### Activity
Output only the span of lines that begins at the line containing "Rendered at 1241 by 1754 pixels." and ends at the last line of the data, both included, exactly as they appear.

[Document understanding data]
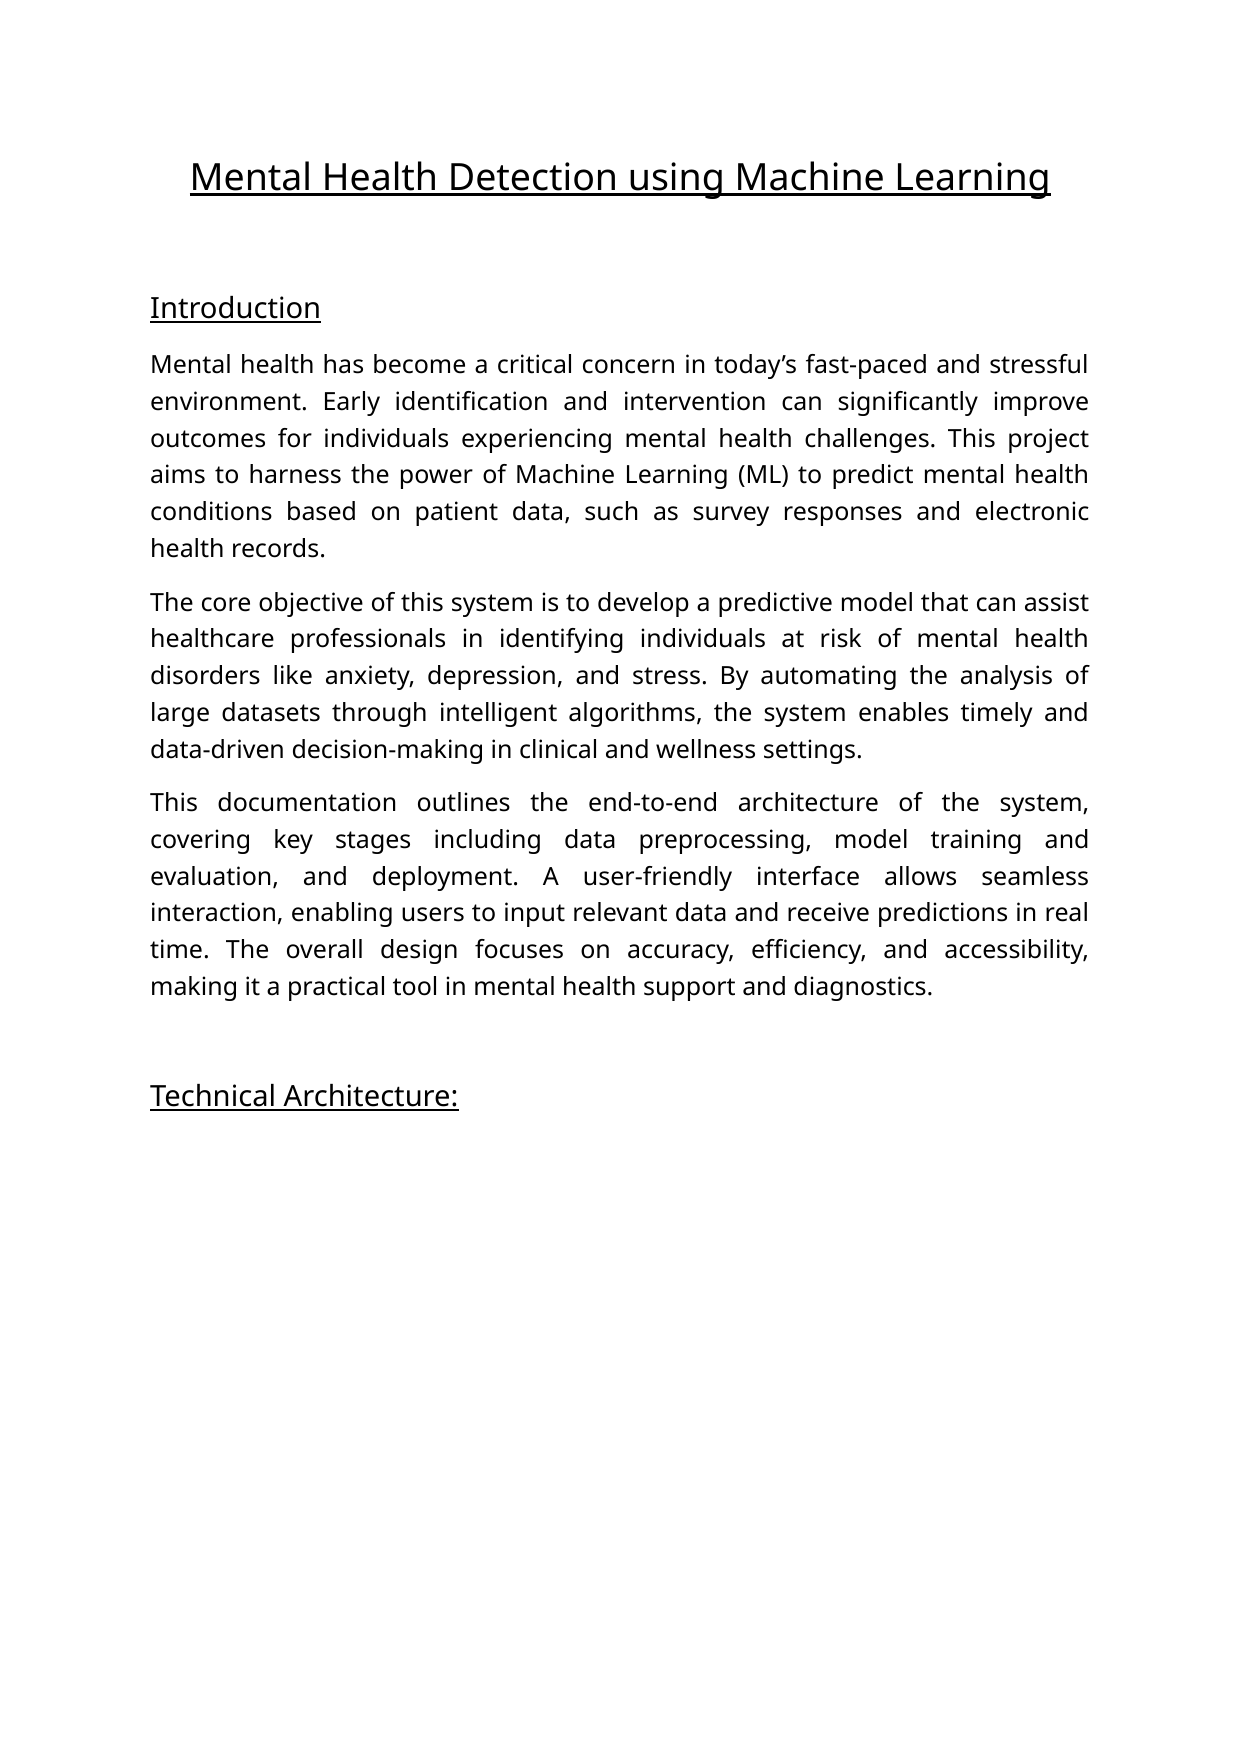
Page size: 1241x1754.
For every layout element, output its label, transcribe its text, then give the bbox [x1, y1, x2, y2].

text The core objective of this system is to develop a predictive model that can assist healthcare professionals in identifying individuals at risk of mental health disorders like anxiety, depression, and stress. By automating the analysis of large datasets through intelligent algorithms, the system enables timely and data-driven decision-making in clinical and wellness settings. [150, 584, 1090, 765]
text Mental Health Detection using Machine Learning [150, 150, 1090, 201]
text Introduction [150, 287, 1090, 327]
text Technical Architecture: [150, 1075, 1090, 1115]
text Mental health has become a critical concern in today’s fast-paced and stressful environment. Early identification and intervention can significantly improve outcomes for individuals experiencing mental health challenges. This project aims to harness the power of Machine Learning (ML) to predict mental health conditions based on patient data, such as survey responses and electronic health records. [150, 347, 1090, 565]
text This documentation outlines the end-to-end architecture of the system, covering key stages including data preprocessing, model training and evaluation, and deployment. A user-friendly interface allows seamless interaction, enabling users to input relevant data and receive predictions in real time. The overall design focuses on accuracy, efficiency, and accessibility, making it a practical tool in mental health support and diagnostics. [150, 785, 1090, 1003]
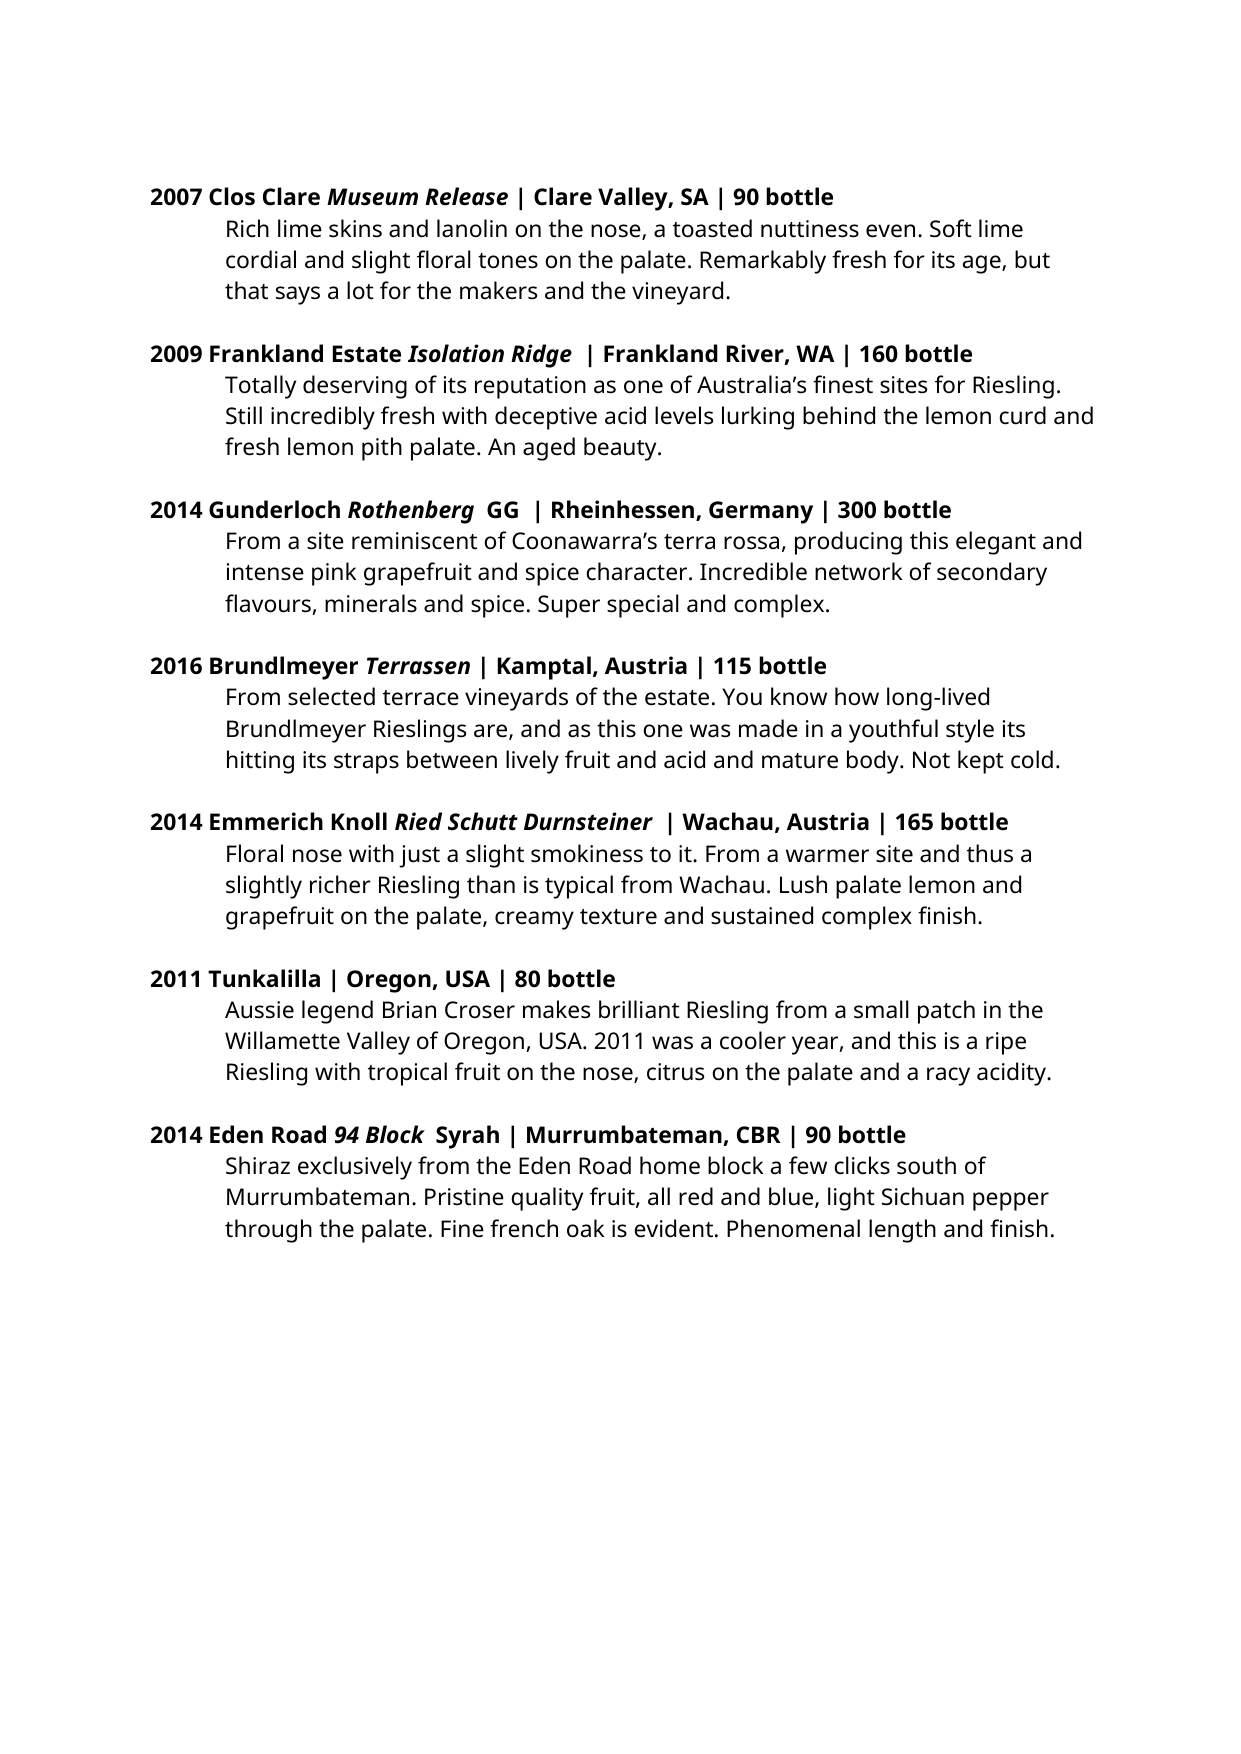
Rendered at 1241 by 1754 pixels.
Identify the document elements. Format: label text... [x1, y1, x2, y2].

### Exercise output
Rendered at 1241 by 1754 pixels.
Identify the document elements. Format: label text... [x1, y1, x2, y2].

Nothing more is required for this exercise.